ARTICLE |
|---|
Quoi qu’il en soit, ce programme n’est qu’une partie infime du système migratoire américain – 5 % des immigrés légaux entrent aux États-Unis grâce à la loterie –, octroyant 50 000 cartes vertes à des ressortissants de pays comme l’Ouzbékistan, peu représentés aux États-Unis. En 2015, 9,3 millions de personnes ont participé à cette loterie qui, bien que confidentielle quantitativement, est régulièrement sous le feu des critiques.
Depuis l’attaque de New York, Donald Trump et d’autres Républicains cherchent à se débarrasser de la loterie pour la remplacer par une sélection « au mérite » de travailleurs obligatoirement anglophones. Faire le lien entre ce programme et l’attentat semble être la stratégie adoptée par le locataire de la Maison Blanche pour parvenir à ses fins, alors qu’il s’agit de la seconde fois qu’une attaque mortelle est attribuée à un détenteur de carte verte l’ayant obtenue grâce à la loterie – la première s’étant produite dans l’aéroport international de Los Angeles en 2002, quand l’Égyptien Hesham Mohamed Hadayey a abattu deux personnes.
|---|
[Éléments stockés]
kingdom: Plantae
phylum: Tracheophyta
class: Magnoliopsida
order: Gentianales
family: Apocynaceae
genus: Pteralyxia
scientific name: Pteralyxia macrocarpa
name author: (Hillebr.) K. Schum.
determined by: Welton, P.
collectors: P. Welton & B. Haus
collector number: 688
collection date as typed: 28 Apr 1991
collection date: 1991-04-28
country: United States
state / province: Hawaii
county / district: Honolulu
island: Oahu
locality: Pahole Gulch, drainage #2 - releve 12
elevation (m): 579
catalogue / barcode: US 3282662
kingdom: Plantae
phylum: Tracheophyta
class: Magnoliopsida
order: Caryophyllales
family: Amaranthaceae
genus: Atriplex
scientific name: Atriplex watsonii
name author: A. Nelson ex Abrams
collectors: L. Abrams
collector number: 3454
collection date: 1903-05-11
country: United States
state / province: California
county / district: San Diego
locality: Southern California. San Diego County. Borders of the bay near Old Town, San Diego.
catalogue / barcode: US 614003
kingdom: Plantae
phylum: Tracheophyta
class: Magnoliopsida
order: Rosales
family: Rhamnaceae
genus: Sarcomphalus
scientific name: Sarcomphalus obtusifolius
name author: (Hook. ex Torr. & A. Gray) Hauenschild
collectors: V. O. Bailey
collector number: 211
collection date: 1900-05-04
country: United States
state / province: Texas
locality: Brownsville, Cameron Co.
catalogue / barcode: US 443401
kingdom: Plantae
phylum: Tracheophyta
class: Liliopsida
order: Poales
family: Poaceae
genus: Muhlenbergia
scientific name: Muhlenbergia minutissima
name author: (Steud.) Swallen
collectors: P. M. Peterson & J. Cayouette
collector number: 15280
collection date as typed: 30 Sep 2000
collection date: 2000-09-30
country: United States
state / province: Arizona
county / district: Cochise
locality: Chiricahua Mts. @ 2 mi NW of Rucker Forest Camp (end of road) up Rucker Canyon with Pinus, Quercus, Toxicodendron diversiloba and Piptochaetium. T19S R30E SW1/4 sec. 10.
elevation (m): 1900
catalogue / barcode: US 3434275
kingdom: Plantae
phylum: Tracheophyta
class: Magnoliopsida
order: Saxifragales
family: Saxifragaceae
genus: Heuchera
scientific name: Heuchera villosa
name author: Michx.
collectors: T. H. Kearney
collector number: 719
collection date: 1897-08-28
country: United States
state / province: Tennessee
|---|
TRAVAIL À FAIRE |
**A.** D'après l'article sur la loterie des cartes vertes, pourquoi Donald Trump semble-t-il relier ce programme à l'attentat de New York ? Répondez en une à trois phrases.
**B.** Traduisez en anglais cette phrase de l'article sur la loterie des cartes vertes : « En 2015, 9,3 millions de personnes ont participé à cette loterie qui, bien que confidentielle quantitativement, est régulièrement sous le feu des critiques. »
Appuyez-vous uniquement sur l'article.

RÉPONSES COMPLÈTES |
**A.** Relier ce programme à l'attentat semble être la stratégie de Donald Trump pour parvenir à ses fins. Il cherche à se débarrasser de la loterie pour la remplacer par une sélection « au mérite » de travailleurs obligatoirement anglophones.

**B.** In 2015, 9.3 million people took part in this lottery, which, although quantitatively marginal, regularly comes under fire from critics.